■ To do ■
1 – In the Loopy development write-up, reproduce the passage from "This is part" to "stopped as needed.", swapping "Loopy" for "Looper".
2 – In the Loopy development write-up, what audio system did the final implementation use?
3 – Carry on the Loopy development write-up from the point where it stops.

■ Source extract ■
○ ○ ○ ○

This is part 2 of a series following the development of Loopy, my iPhone app.
In part 1, I wrote about Loopy’s interface. Part 2 will be more technical, and will cover some challenges encountered during the evolution of Loopy from concept and mockup to working software. Or, more specifically, the stupid things I did along the way.
The Long Path to Audio
Loopy’s audio implementation went through many revisions, as I both gained insight into the workings of the iPhone’s audio subsystem, and chased down performance.
Take One
The audio implementation that Loopy’s first prototype had was based on the common ‘Audio Queue’ services: Each track had an audio queue for playback, and an audio queue for recording. Each queue was just started and stopped as needed.
The problem here was the long delays: Whenever one started a recording queue, for example, there was a half-second-or-so delay before audio started coming in. Obviously, for a music app, this was crazy – you’d lose the first beat!
Take Two
The second attempt involved a single recording audio queue that was always running – when we weren’t recording, we’d just throw away the sound. When a track started recording, the recorded sound from the queue would be pushed into the recording track.
This did away with any startup delays – but the new problem was the time taken to start and stop tracks playing. Again, there was a half-second delay when tracks were started.
Take Three
The third attempt used a single playback queue, to avoid the play/stop delays. When no track was playing, silence would be output; when one or more tracks were playing, their audio would be manually mixed and given to the queue.
This nearly had it, but latency was just too long – if one tapped out a beat, the sound coming out of the speakers would be often half a beat behind, which really messed with one’s head.
Take Four
The final implementation, which turned out fairly well, uses a system that is shrouded in mystery: Remote IO (or IO Remote, or The Great Audio Interface Of Doom depending on where you look)
The Remote IO system gives you near-direct access to the audio equipment, which means you can essentially pick the audio latency you want, at the cost of convenience and sanity.
Learning enough about this system to use it was a long process, and it ended up being a pastie.org snippet, random bits and pieces from a libSDL source code commit notification, and some obscure sample code from Apple that led me in the right direction. The lack of proper documentation here was quite absurd, and not at all helped by the stranglehold that Apple had placed on all development chatter at the time. Thankfully, things are moving in the right direction now. (I even got asked recently to write some documentation for Apple on the Remote IO framework, which was very cool, if mystifying)
Anyway, the new audio engine was fast and responsive, and I breathed a sigh of relief.
Echo Folly
The other aspect of Loopy’s audio worth mentioning was my foray into echo cancellation – the original intention for Loopy was as a ‘performance’ device, able to be used without any necessary bits and pieces – like headphones – plugged in. This, of course, was complicated by the fact that the iPhone’s mic is right next to the speaker.
Consequently I decided to have a go at removing the echo signal from incoming audio.
Echo removal is actually a fairly interesting technology – at least, it is if you’re a geek like me. The general idea is that you have some audio playing, which you remember, and you have some audio recording. The recorded audio, because the speaker is nearby, consists of both the desired signal (singing, etc), plus a version of the audio coming out of the speaker.

○ ○ ○ ○

■ Stored rows ■
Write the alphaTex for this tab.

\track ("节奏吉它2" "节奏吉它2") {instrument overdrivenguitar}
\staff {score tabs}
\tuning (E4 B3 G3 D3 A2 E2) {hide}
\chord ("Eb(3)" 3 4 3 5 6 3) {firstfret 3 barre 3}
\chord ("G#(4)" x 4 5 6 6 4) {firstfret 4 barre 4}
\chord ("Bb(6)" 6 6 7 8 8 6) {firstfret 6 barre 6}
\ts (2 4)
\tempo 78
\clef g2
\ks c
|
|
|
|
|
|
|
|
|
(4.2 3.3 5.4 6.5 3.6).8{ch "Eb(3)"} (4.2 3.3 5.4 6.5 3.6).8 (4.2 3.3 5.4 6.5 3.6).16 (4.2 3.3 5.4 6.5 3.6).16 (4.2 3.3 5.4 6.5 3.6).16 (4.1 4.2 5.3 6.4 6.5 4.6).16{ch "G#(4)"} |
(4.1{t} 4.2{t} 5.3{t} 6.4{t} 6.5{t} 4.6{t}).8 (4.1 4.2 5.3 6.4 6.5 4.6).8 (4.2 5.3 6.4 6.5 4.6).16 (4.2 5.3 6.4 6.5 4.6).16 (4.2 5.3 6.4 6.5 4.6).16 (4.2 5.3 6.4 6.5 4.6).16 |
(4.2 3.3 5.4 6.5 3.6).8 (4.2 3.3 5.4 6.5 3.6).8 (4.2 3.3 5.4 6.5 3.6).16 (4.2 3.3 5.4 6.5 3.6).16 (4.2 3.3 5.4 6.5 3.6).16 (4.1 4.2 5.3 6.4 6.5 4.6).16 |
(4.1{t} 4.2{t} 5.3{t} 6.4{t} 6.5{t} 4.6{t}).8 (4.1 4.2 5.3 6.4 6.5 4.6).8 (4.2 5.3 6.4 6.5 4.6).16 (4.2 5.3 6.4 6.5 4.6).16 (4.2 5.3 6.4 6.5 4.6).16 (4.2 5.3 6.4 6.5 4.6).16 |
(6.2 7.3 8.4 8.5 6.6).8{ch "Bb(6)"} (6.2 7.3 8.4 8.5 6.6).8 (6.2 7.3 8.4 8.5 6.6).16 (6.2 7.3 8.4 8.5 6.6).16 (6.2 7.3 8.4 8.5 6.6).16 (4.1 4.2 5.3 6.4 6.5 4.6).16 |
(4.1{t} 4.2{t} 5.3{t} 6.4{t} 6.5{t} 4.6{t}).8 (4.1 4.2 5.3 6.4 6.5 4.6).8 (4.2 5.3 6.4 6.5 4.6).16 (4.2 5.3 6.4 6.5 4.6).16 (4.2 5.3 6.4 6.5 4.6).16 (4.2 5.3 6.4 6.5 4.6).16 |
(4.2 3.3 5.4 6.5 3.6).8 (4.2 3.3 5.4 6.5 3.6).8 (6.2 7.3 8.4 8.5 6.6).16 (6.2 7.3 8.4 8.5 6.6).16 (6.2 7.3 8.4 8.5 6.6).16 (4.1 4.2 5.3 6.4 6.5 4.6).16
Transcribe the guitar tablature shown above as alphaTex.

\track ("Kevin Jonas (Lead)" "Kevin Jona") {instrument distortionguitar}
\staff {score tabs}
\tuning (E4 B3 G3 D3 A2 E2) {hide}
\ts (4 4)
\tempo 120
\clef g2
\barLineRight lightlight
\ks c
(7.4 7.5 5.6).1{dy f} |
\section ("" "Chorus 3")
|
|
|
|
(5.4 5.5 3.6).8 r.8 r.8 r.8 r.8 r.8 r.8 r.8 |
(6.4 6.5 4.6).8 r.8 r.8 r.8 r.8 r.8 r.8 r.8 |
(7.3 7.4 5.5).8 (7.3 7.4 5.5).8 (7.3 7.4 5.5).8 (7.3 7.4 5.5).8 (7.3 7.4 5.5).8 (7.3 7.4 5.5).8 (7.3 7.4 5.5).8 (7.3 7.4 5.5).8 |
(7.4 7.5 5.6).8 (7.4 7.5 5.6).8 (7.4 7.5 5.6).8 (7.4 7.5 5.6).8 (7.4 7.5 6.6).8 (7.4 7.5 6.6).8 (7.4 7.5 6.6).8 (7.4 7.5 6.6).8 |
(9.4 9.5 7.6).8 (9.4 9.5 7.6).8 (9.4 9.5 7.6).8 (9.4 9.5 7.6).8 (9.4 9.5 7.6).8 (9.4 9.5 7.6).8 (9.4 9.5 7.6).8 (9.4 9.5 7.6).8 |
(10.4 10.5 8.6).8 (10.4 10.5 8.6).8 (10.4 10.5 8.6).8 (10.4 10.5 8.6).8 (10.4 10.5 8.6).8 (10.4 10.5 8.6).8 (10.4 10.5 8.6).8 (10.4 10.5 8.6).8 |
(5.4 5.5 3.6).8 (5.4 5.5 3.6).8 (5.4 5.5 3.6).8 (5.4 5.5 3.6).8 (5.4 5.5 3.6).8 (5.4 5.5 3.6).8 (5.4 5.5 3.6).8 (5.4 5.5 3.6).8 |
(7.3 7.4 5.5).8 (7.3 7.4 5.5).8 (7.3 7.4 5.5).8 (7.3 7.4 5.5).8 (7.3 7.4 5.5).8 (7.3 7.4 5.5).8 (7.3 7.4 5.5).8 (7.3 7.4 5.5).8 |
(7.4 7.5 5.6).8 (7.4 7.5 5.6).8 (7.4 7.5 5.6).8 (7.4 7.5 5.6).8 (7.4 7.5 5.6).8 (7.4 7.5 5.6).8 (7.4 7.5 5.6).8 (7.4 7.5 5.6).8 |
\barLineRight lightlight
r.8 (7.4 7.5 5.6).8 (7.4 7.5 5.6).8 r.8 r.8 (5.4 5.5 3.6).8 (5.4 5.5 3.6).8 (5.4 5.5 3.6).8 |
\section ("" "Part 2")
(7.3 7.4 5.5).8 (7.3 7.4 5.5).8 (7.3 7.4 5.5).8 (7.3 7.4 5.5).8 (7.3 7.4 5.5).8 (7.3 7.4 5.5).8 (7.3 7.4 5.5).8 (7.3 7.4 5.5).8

○ ○ ○ ○

■ Task responses ■
1 –
This is part 2 of a series following the development of Looper, my iPhone app.
In part 1, I wrote about Looper’s interface. Part 2 will be more technical, and will cover some challenges encountered during the evolution of Looper from concept and mockup to working software. Or, more specifically, the stupid things I did along the way.
The Long Path to Audio
Looper’s audio implementation went through many revisions, as I both gained insight into the workings of the iPhone’s audio subsystem, and chased down performance.
Take One
The audio implementation that Looper’s first prototype had was based on the common ‘Audio Queue’ services: Each track had an audio queue for playback, and an audio queue for recording. Each queue was just started and stopped as needed.

2 – Remote IO

3 –
Because we remembered what we last put out the speaker, in theory we can then subtract the known audio from the recorded sound, to single out the original desired sound.
As with many such things, it’s a lot more complicated: We have to find the speaker’s sound in the recorded audio before we can subtract it. Even more tricky, it won’t be exactly the same, because it’s distorted by the speaker – the audio will be a different volume, and in the case of the iPhone’s speaker, the bass parts of the audio will be gone, for example. It will also be sampled differently to the original signal.
Anyway, I gave it a go. Enthusiastic for the challenge, I started an implementation myself, which included a cross-correlation procedure to find the speaker’s audio in the recorded sound, and a routine to perform a subtraction, with a mechanism to ‘tune’ the procedure by determining how much audio was removed, and tuning parameters accordingly.
And, you know, I got close…but not close enough – not enough sound was removed to make it usable. The main issue was the lack of sophistication of my actual signal removal routine. There are algorithms that do a better job out there, but I didn’t have the time to spend researching them all. Maybe another day!
I tried a pre-built solution, built into the great Speex engine, but the requirements of the Speex echo cancellation library were much too great for the poor iPhone, and sound lag was huge.
So, in liu of having echo removal, Loopy now drops the speaker volume whenever it is recording (The U.S. spent $11 million developing a pen that works in space…The Russians used a pencil).
Seven Different Interfaces
The second major challenge was Loopy’s interface – the six rotating platters. The problem was update rate: The display had to appear smooth with all six tracks playing, which means a framerate of at least 20 frames per second, for all six tracks – at least 120 renders per second.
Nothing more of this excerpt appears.